Pernyataan tersebut disampaikan Trump saat berada di Skotlandia, dalam rangkaian pertemuan dengan para pemimpin Eropa sekaligus bermain golf. Ia mengaku kecewa dengan sikap Presiden Rusia Vladimir Putin yang tak menunjukkan perkembangan berarti dalam upaya perdamaian.
"Saya akan buat tenggat waktu baru sekitar... 10 atau 12 hari sejak hari ini. Tak ada alasan menunggu lebih lama... Kami tidak melihat adanya kemajuan," ujar Trump kepada wartawan, Senin (28/7), dalam konferensi pers bersama Perdana Menteri Inggris Keir Starmer.
Sebelumnya, Trump sempat memberikan tenggat waktu selama 50 hari, namun kini dipersingkat drastis seiring meningkatnya frustrasi terhadap Moskow.
Trump menegaskan bahwa jika Rusia tak memenuhi tuntutannya, ia siap memberlakukan sanksi baru, termasuk kemungkinan tarif sekunder terhadap negara-negara yang masih membeli ekspor Rusia.
"Saya tidak ingin melakukan itu kepada Rusia. Saya mencintai rakyat Rusia. Tapi jika jawabannya sudah jelas, mengapa harus menunggu?" tegasnya.
Belum ada tanggapan resmi dari Kremlin atas pernyataan tersebut. Namun mantan Presiden Rusia Dmitry Medvedev, yang kini menjadi sekutu dekat Putin, menuding Trump tengah memainkan "permainan ultimatum" yang berbahaya.
"Setiap ultimatum baru adalah ancaman, dan satu langkah menuju perang. Bukan hanya antara Rusia dan Ukraina, tapi juga antara Rusia dan negaranya sendiri," tulis Medvedev dalam unggahan di platform X.
Di sisi lain, pemerintahan Ukraina menyambut baik tekanan baru dari Trump.
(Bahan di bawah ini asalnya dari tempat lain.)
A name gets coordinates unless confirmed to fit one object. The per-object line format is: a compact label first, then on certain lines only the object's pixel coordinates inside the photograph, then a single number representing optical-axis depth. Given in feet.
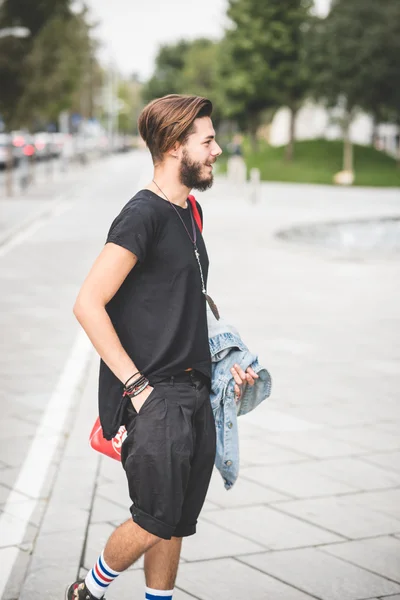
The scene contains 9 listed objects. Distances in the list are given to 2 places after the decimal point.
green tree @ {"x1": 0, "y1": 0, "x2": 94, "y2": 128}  81.66
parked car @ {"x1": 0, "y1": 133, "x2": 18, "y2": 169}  145.40
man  9.18
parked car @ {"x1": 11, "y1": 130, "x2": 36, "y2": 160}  112.06
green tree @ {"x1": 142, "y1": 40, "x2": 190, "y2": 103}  409.08
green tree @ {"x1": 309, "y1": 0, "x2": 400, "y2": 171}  126.21
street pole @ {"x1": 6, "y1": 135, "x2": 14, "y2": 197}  93.35
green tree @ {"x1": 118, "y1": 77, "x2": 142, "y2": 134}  438.81
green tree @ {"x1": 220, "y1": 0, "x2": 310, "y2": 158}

Kepala Staf Presiden Volodymyr Zelenskiy, Andriy Yermak, menyampaikan rasa terima kasih melalui media sosial.
"Terima kasih kepada Presiden Trump karena bersikap tegas dan memberikan pesan jelas: damai melalui kekuatan,"tulis Yermak.
Trump sendiri mengakui pernah memiliki hubungan baik dengan Putin, namun belakangan ini menunjukkan perubahan sikap. Ia menyampaikan kekecewaannya terhadap tindakan Rusia yang terus melancarkan serangan ke Ukraina, termasuk tragedi-serangan ke fasilitas sipil.
"Kami pikir masalah ini sudah selesai berkali-kali, lalu Putin kembali meluncurkan roket ke kota seperti Kyiv dan menewaskan banyak orang tua di panti jompo. Itu bukan cara menyelesaikan perang," ucap Trump.
Trump juga menyebut upaya diplomatiknya di kawasan lain seperti Gaza, India–Pakistan, hingga Rwanda–Kongosebagai pencapaian damai yang patut mendapat pengakuan dunia, bahkan sempat menyinggung soal nominasi Nobel Perdamaian.
Sementara itu, Ukraina sempat mengusulkan pertemuan antara Putin dan Zelenskiy sebelum akhir Agustus, namun Kremlin menyatakan pertemuan itu tak realistis kecuali sebagai langkah akhir menuju perdamaian.
Rusia pun tetap bersikukuh bahwa jika Barat ingin perdamaian sejati, mereka harus menghentikan pengiriman senjata ke Kyiv.